An Heirloom Inherited, Repaired, Reconstructed, and Now Retransmitted
By Long Nguyen
This was a black strappy beaded dress that my grandmother gave to my mother, who in turn gave to me as she did with a lot of her clothes. This dress, in particular, was a little damaged at the bottom, so I had to repair it, then add some black beadings here and here, and also I made a lace bolero cape for an extra cover of the shoulders.
– Julie de Libran.
On her left hand, she showed the black strappy chiffon beaded dress now as a combo garment paired with the black thin sheer cape on a cool afternoon at her loft space home-studio in the school district on the southern side of the Boulevard Raspail. For this dress and others in the collection, de Libran is adding embellishments as well as a cape over the shoulders.
Circularity, sustainability, and green practice certification are undoubtedly the latest buzzwords in fashion, especially among luxury brands doing their best to woo young consumers by showing some direct environmental damage of unruly production and consumption cycles. But to put the idea of profound waste control into real-life practice is another matter entirely different.
Founded in June 2019, Julie de Libran’s niche independent fashion company produced only limited series merchandised. The designer showed a limited series of ready-to-wear category and more artistic and craft-oriented couture pieces during the Paris couture seasons.
The new collection showed de Libran’s versatile clothes in the different pieces can be mélange with each other and still form a cohesive wardrobe. The focus isn’t on-trend or on viral fashion – something in the currency of the prevailing winds now that is inexistent standing near the glass door to the garden area of the designer’s Paris home.
This privacy and this intimacy are part of the clothes.

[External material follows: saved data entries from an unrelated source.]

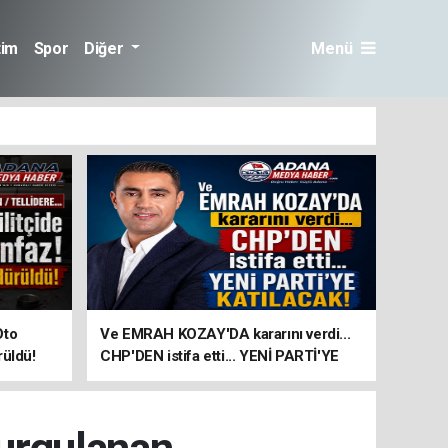
tim
Spor
Diğer
Menü
Oto
Ve EMRAH KOZAY'DA kararını verdi...
rüldü!
CHP'DEN istifa etti... YENİ PARTİ'YE
KATILACAK!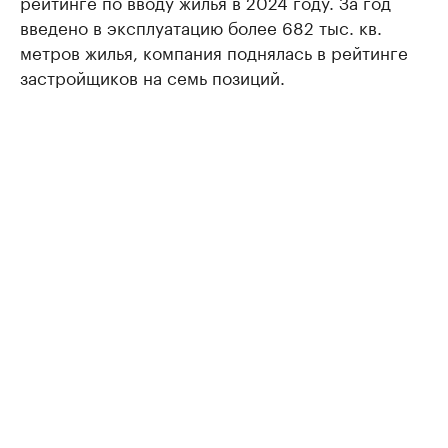
рейтинге по вводу жилья в 2024 году. За год
введено в эксплуатацию более 682 тыс. кв.
метров жилья, компания поднялась в рейтинге
застройщиков на семь позиций.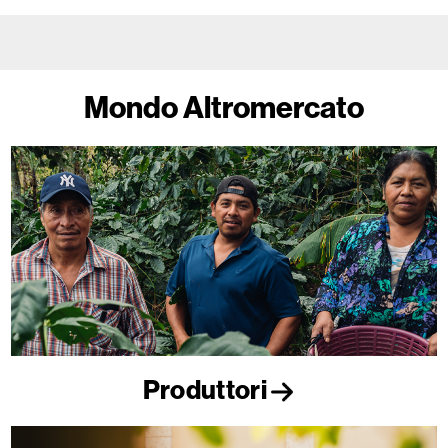
Mondo Altromercato
Produttori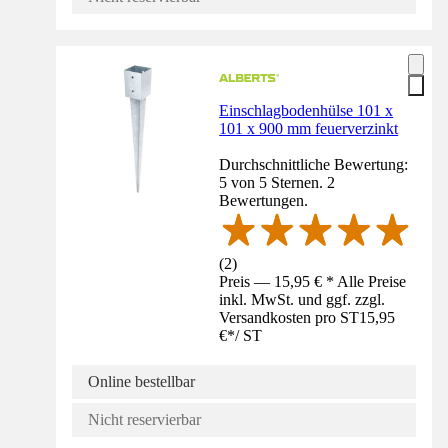
Einschlagbodenhülse 101 x
101 x 900 mm feuerverzinkt
Durchschnittliche Bewertung:
5 von 5 Sternen. 2
Bewertungen.
(
2
)
Preis — 15,95 € * Alle Preise
inkl. MwSt. und ggf. zzgl.
Versandkosten pro ST
15,95
€
*
/
ST
Online bestellbar
Nicht reservierbar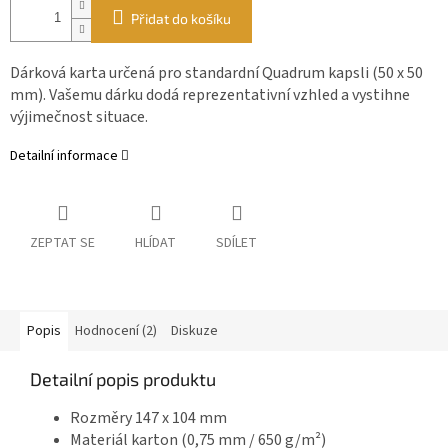
Přidat do košíku
Dárková karta určená pro standardní Quadrum kapsli (50 x 50
mm). Vašemu dárku dodá reprezentativní vzhled a vystihne
výjimečnost situace.
Detailní informace
ZEPTAT SE
HLÍDAT
SDÍLET
Popis
Hodnocení (2)
Diskuze
Detailní popis produktu
Rozměry 147 x 104 mm
Materiál karton (0,75 mm / 650 g/m²)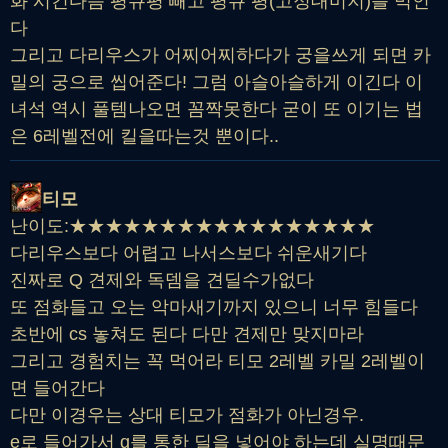
화 시킨다음 평큐평 빼고 평큐 평(고정대미지)를 먹인
다
그리고 다리우스가 어찌어찌하다가 궁을쓰게 되면 카
밀의 궁으로 씹어준다! 그럼 아슬아슬하게 이긴다 이
녀석 역시 풀템나오면 꼼짝못한다 굳이 또 이기는 법
은 6레벨전에 킬을따는것 뿐이다..
티모
난이도:★★★★★★★★★★★★★★★★★
다리우스보다 어렵고 나서스보다 쉬운새기다
진짜로 Q 견제와 독뎀을 견딜수가없다
또 점화들고 오는 악마새기까지 있으니 너무 힘들다
초반에 cs 놓쳐도 된다 다만 견제만 맞지마라
그리고 경험치는 꼭 먹어라 티모 2레벨 카밀 2레벨이
면 들어간다
다만 이경우는 상대 티모가 점화가 아닌경우.
e로 들어가서 q를 통한 딜을 넣어야 하는데 실명때문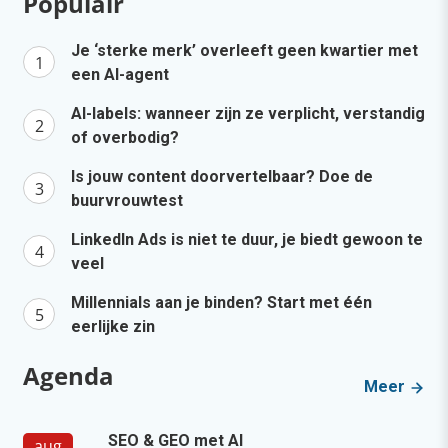
Populair
Je ‘sterke merk’ overleeft geen kwartier met
een AI-agent
AI-labels: wanneer zijn ze verplicht, verstandig
of overbodig?
Is jouw content doorvertelbaar? Doe de
buurvrouwtest
LinkedIn Ads is niet te duur, je biedt gewoon te
veel
Millennials aan je binden? Start met één
eerlijke zin
Agenda
Meer
SEO & GEO met AI
aug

For this collection, de Libran is thinking more about a young woman’s wardrobe and how the clothes fulfill different needs. A navy wool coat with brass buttons made by Goosens can be a coat, coat/dress, or paired with a white lacy skirt or a long white cotton skirt and corset top. Or an olive green long sleeve shirt jacket with brass buttons is either with a matching skirt or with any jeans giving alternatives to each piece, which are in limited editions due to the provenance of materials.
The orange short sheath dress with elaborate stones embroidery or a great light yellow tulle chiffon short cape dress for the evening. These are subtle, elegant in their proper ways without being loud.

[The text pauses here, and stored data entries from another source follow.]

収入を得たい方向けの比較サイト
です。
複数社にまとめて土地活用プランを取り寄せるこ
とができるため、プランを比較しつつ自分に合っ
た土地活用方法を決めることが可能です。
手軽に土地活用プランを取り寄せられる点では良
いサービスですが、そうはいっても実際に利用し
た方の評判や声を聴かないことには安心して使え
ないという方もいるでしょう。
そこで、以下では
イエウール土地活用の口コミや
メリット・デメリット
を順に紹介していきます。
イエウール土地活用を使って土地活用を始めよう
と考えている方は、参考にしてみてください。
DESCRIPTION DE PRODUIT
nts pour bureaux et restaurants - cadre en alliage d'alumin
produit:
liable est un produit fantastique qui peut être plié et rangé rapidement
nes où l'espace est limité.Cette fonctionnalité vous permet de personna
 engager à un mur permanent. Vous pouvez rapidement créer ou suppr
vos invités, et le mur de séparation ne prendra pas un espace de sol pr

De Libran acknowledged that it had been easier to obtain dead stock and old fabrics from mills and other manufacturers this past year than before. She even re-used leftover fabrics from a Charvet collaboration a year ago into a blue and white cotton stripe blouse with puffy white sleeves and a short skirt. Elsewhere, a standout dress is the long floral long sleeve dress with a ruffled cape in a slightly sparkling metallic silk print.
It is refreshing to see a small fashion business like de Libran’s that is certain about its values and values embraced by the young women espousing this fashion mood. Here the circularity model functions as it should and in a transparent manner.
“For this dress, I had asked about ten students from the Istituto Marangoni Paris, as I am their godmother mentor, to work with the artisans to make the embroideries here. The students need to learn the art of couture in different ways and by being actively involved with the dress,” de Libran said. She has been working with the Paris offshoot of the Milano fashion school where she had attended. The students worked on a slip dress, restored the beadwork, and added lace and ribbons for reinforcements.
It is essential to link the past with the future, the artisanal skills to the students who are learning. It is a transmission of knowledge and skills from one person to the next, and one generation to another, just the way I had inherited my grandmother’s dresses. And I am making these old dresses new again for another person.
– de Libran.
A big concept like sustainability is more visible in a small niche company like de Libran’s, where there is a personal and an active role from the designer/owner to make the business works in a certain way.